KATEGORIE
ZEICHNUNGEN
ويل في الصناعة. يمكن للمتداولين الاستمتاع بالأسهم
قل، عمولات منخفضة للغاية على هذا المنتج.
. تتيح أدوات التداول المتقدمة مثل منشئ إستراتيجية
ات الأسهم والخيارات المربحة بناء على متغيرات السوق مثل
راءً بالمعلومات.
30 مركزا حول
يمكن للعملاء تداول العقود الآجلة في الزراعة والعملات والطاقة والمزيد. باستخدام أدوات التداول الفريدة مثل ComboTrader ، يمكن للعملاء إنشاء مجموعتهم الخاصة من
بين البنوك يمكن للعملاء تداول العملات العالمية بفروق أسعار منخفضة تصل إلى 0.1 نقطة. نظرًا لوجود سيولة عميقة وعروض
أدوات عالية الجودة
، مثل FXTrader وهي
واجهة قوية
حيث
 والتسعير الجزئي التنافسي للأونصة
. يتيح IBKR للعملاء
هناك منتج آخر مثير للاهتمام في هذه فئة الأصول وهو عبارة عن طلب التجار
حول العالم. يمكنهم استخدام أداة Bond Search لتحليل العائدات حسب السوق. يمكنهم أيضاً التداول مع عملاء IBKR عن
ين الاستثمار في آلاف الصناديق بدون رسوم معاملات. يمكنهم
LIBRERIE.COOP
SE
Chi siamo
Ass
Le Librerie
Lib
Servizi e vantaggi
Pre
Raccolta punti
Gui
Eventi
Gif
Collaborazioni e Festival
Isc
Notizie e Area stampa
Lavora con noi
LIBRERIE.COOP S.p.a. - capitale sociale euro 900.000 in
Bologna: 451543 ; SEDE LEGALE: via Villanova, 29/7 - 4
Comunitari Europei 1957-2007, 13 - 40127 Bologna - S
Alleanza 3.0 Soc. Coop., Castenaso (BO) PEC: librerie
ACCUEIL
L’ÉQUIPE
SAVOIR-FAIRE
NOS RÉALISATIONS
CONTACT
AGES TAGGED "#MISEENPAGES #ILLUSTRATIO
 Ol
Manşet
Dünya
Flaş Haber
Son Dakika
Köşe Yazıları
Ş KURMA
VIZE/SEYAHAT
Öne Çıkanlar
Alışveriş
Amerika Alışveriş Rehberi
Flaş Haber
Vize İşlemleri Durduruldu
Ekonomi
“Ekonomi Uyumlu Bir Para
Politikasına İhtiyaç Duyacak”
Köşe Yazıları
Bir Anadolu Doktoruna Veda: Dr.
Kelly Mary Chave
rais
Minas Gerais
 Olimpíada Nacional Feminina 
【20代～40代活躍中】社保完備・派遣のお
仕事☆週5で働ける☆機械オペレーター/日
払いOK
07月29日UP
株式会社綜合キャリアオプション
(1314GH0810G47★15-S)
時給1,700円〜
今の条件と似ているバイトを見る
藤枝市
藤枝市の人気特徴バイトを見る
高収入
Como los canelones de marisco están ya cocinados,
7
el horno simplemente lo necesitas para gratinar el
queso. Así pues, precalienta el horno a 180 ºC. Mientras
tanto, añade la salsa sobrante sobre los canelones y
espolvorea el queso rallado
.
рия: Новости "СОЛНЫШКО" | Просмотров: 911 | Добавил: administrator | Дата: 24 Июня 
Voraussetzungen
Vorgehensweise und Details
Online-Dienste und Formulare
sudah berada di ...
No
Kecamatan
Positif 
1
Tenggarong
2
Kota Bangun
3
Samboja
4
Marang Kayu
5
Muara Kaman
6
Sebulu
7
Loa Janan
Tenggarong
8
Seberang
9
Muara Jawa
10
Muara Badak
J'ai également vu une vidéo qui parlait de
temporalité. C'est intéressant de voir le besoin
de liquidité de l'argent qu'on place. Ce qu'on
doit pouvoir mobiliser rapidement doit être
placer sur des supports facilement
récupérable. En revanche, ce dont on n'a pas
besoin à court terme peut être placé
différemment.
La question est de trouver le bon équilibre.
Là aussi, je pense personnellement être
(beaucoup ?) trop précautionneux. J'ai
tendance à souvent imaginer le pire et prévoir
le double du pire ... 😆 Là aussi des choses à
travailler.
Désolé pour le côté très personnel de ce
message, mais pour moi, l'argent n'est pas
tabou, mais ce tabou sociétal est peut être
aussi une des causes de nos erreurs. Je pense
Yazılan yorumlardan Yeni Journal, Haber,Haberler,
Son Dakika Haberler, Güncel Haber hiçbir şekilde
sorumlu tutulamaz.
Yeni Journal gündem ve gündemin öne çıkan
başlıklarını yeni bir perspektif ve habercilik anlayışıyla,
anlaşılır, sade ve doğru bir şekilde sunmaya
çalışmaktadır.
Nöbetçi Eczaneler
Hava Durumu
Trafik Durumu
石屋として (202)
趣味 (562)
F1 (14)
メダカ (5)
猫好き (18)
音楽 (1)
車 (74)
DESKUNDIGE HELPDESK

◆ ASSIGNMENT: Write each line above out exactly.

◆ ANSWER AREA:
KATEGORIE
ZEICHNUNGEN
ويل في الصناعة. يمكن للمتداولين الاستمتاع بالأسهم
قل، عمولات منخفضة للغاية على هذا المنتج.
. تتيح أدوات التداول المتقدمة مثل منشئ إستراتيجية
ات الأسهم والخيارات المربحة بناء على متغيرات السوق مثل
راءً بالمعلومات.
30 مركزا حول
يمكن للعملاء تداول العقود الآجلة في الزراعة والعملات والطاقة والمزيد. باستخدام أدوات التداول الفريدة مثل ComboTrader ، يمكن للعملاء إنشاء مجموعتهم الخاصة من
بين البنوك يمكن للعملاء تداول العملات العالمية بفروق أسعار منخفضة تصل إلى 0.1 نقطة. نظرًا لوجود سيولة عميقة وعروض
أدوات عالية الجودة
، مثل FXTrader وهي
واجهة قوية
حيث
 والتسعير الجزئي التنافسي للأونصة
. يتيح IBKR للعملاء
هناك منتج آخر مثير للاهتمام في هذه فئة الأصول وهو عبارة عن طلب التجار
حول العالم. يمكنهم استخدام أداة Bond Search لتحليل العائدات حسب السوق. يمكنهم أيضاً التداول مع عملاء IBKR عن
ين الاستثمار في آلاف الصناديق بدون رسوم معاملات. يمكنهم
LIBRERIE.COOP
SE
Chi siamo
Ass
Le Librerie
Lib
Servizi e vantaggi
Pre
Raccolta punti
Gui
Eventi
Gif
Collaborazioni e Festival
Isc
Notizie e Area stampa
Lavora con noi
LIBRERIE.COOP S.p.a. - capitale sociale euro 900.000 in
Bologna: 451543 ; SEDE LEGALE: via Villanova, 29/7 - 4
Comunitari Europei 1957-2007, 13 - 40127 Bologna - S
Alleanza 3.0 Soc. Coop., Castenaso (BO) PEC: librerie
ACCUEIL
L’ÉQUIPE
SAVOIR-FAIRE
NOS RÉALISATIONS
CONTACT
AGES TAGGED "#MISEENPAGES #ILLUSTRATIO
 Ol
Manşet
Dünya
Flaş Haber
Son Dakika
Köşe Yazıları
Ş KURMA
VIZE/SEYAHAT
Öne Çıkanlar
Alışveriş
Amerika Alışveriş Rehberi
Flaş Haber
Vize İşlemleri Durduruldu
Ekonomi
“Ekonomi Uyumlu Bir Para
Politikasına İhtiyaç Duyacak”
Köşe Yazıları
Bir Anadolu Doktoruna Veda: Dr.
Kelly Mary Chave
rais
Minas Gerais
 Olimpíada Nacional Feminina 
【20代～40代活躍中】社保完備・派遣のお
仕事☆週5で働ける☆機械オペレーター/日
払いOK
07月29日UP
株式会社綜合キャリアオプション
(1314GH0810G47★15-S)
時給1,700円〜
今の条件と似ているバイトを見る
藤枝市
藤枝市の人気特徴バイトを見る
高収入
Como los canelones de marisco están ya cocinados,
7
el horno simplemente lo necesitas para gratinar el
queso. Así pues, precalienta el horno a 180 ºC. Mientras
tanto, añade la salsa sobrante sobre los canelones y
espolvorea el queso rallado
.
рия: Новости "СОЛНЫШКО" | Просмотров: 911 | Добавил: administrator | Дата: 24 Июня 
Voraussetzungen
Vorgehensweise und Details
Online-Dienste und Formulare
sudah berada di ...
No
Kecamatan
Positif 
1
Tenggarong
2
Kota Bangun
3
Samboja
4
Marang Kayu
5
Muara Kaman
6
Sebulu
7
Loa Janan
Tenggarong
8
Seberang
9
Muara Jawa
10
Muara Badak
J'ai également vu une vidéo qui parlait de
temporalité. C'est intéressant de voir le besoin
de liquidité de l'argent qu'on place. Ce qu'on
doit pouvoir mobiliser rapidement doit être
placer sur des supports facilement
récupérable. En revanche, ce dont on n'a pas
besoin à court terme peut être placé
différemment.
La question est de trouver le bon équilibre.
Là aussi, je pense personnellement être
(beaucoup ?) trop précautionneux. J'ai
tendance à souvent imaginer le pire et prévoir
le double du pire ... 😆 Là aussi des choses à
travailler.
Désolé pour le côté très personnel de ce
message, mais pour moi, l'argent n'est pas
tabou, mais ce tabou sociétal est peut être
aussi une des causes de nos erreurs. Je pense
Yazılan yorumlardan Yeni Journal, Haber,Haberler,
Son Dakika Haberler, Güncel Haber hiçbir şekilde
sorumlu tutulamaz.
Yeni Journal gündem ve gündemin öne çıkan
başlıklarını yeni bir perspektif ve habercilik anlayışıyla,
anlaşılır, sade ve doğru bir şekilde sunmaya
çalışmaktadır.
Nöbetçi Eczaneler
Hava Durumu
Trafik Durumu
石屋として (202)
趣味 (562)
F1 (14)
メダカ (5)
猫好き (18)
音楽 (1)
車 (74)
DESKUNDIGE HELPDESK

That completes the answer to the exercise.